A Nakuru-based medical doctor, testifying in a public inquest into the legislator’s death, told a Machakos court that there was no evidence of physical external injury or signs of a strangle in and outside the house where his body was found.

“Honourable Mutula Kilonzo died of massive haemorrhage (bleeding) into the chest and cranial cavity, significantly elevated blood pressure due to several factors including but not limited to excess ingestion of pseudoephedrine with caffeine,” Dr S.W. Mwangi told Senior Resident Magistrate Kipkirui Kibellion.

Pseudoephedrine is a drug usually used as a decongestant to shrink the blood vessels in the nasal passages.

Its side effects include fast or uneven heartbeat, bleeding, fever, and dangerously high blood pressure.

Dr Mwangi said an examination of the senator’s body at his Maanzoni ranch on the day he was found dead did not suggest he might have taken viagra.

“After a thorough overview of the items at home, no tablets were identified with features suggestive of viagra, other types of sildenafil or cialis equivalents,” he said in a report.

The postmortem, done on April 30, 2013, at Lee Funeral Home in Nairobi, further revealed that Mutula bled excessively as a result of high blood pressure.

 The senator was found dead at his home in Kwa Kyelu ranch in Machakos County on April 27, 2013.

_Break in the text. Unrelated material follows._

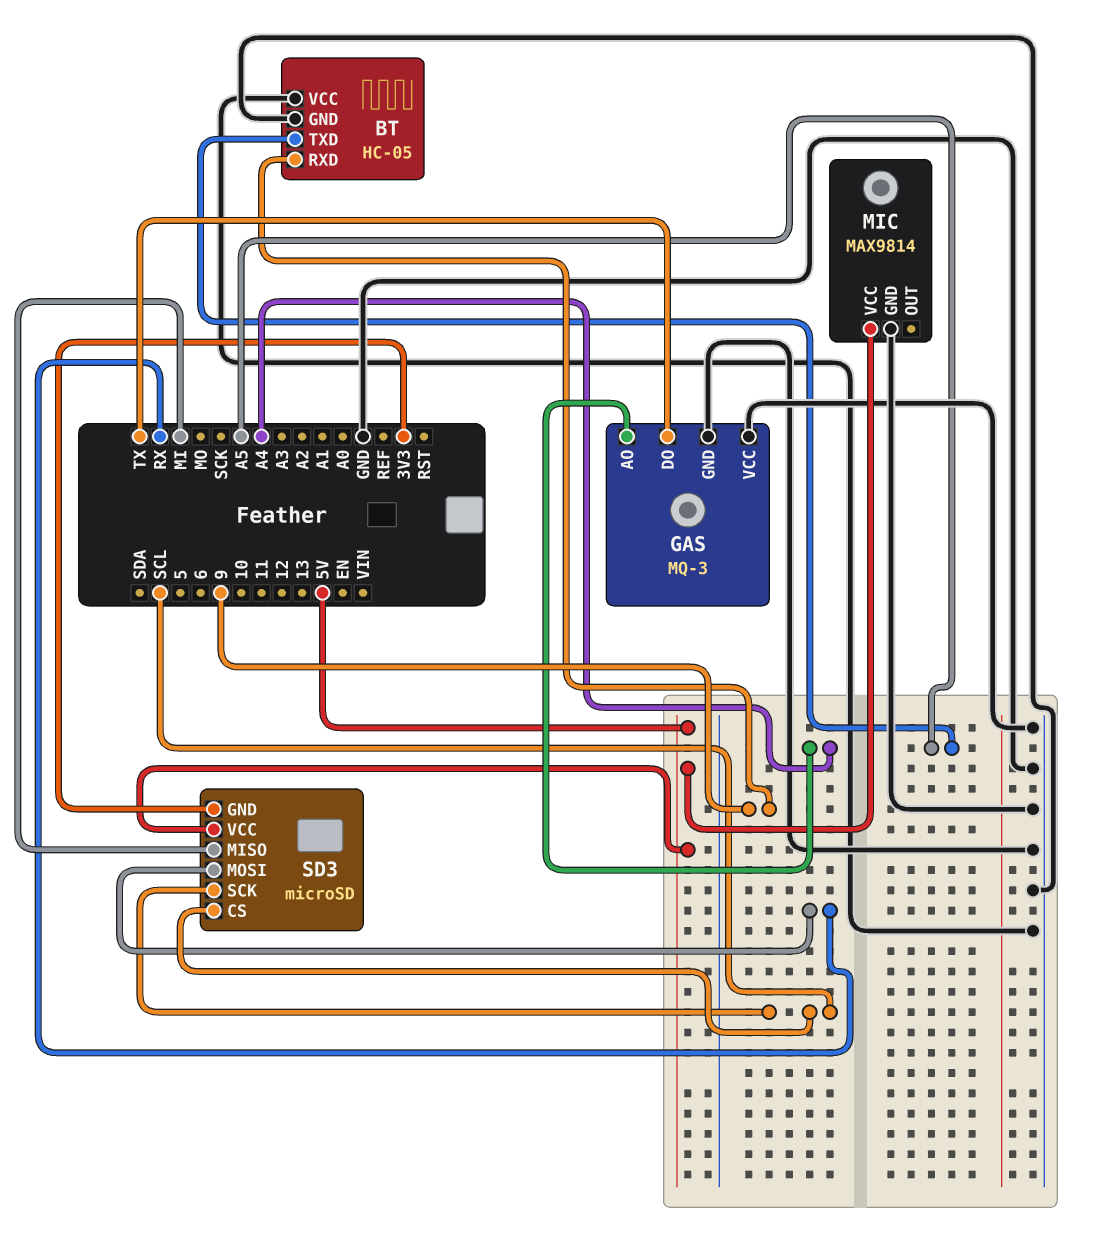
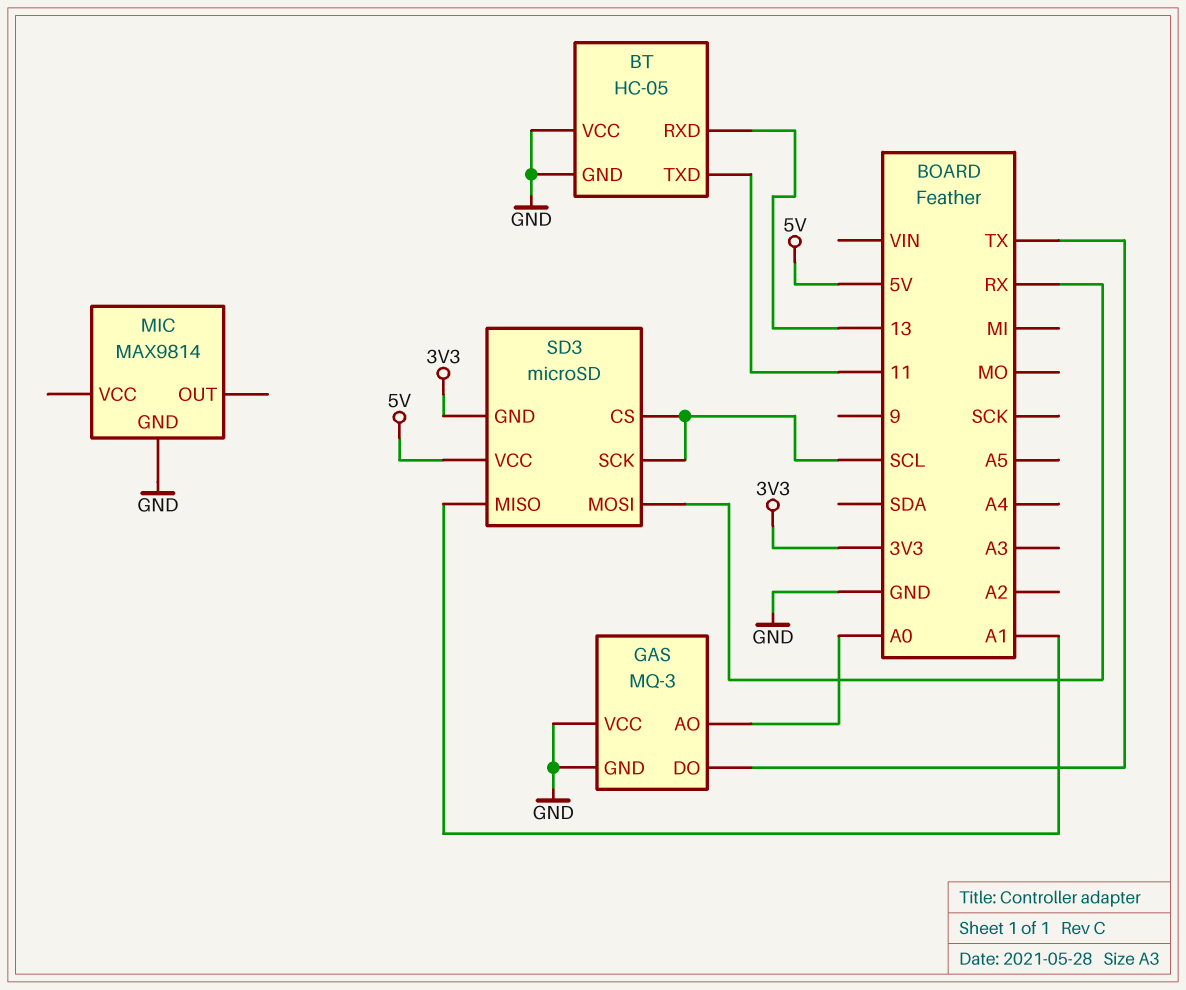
BT pin RXD: 9 -> 13
BT pin TXD: A5 -> 11
GAS pin AO: A4 -> A0
MIC pin VCC: 5V -> none
SD3 pin MISO: MI -> A1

The report says that Mutula’s son, Mutula Kilonzo Jnr (now Makueni senator) and an elderly man who was a worker at the home identified as Mulei Mulwa said they had not heard any complaint from the senator the night before.

 “The only suspicious finding was a small plastic container with small white pellets whose constituents could not be immediately determined,” the report says.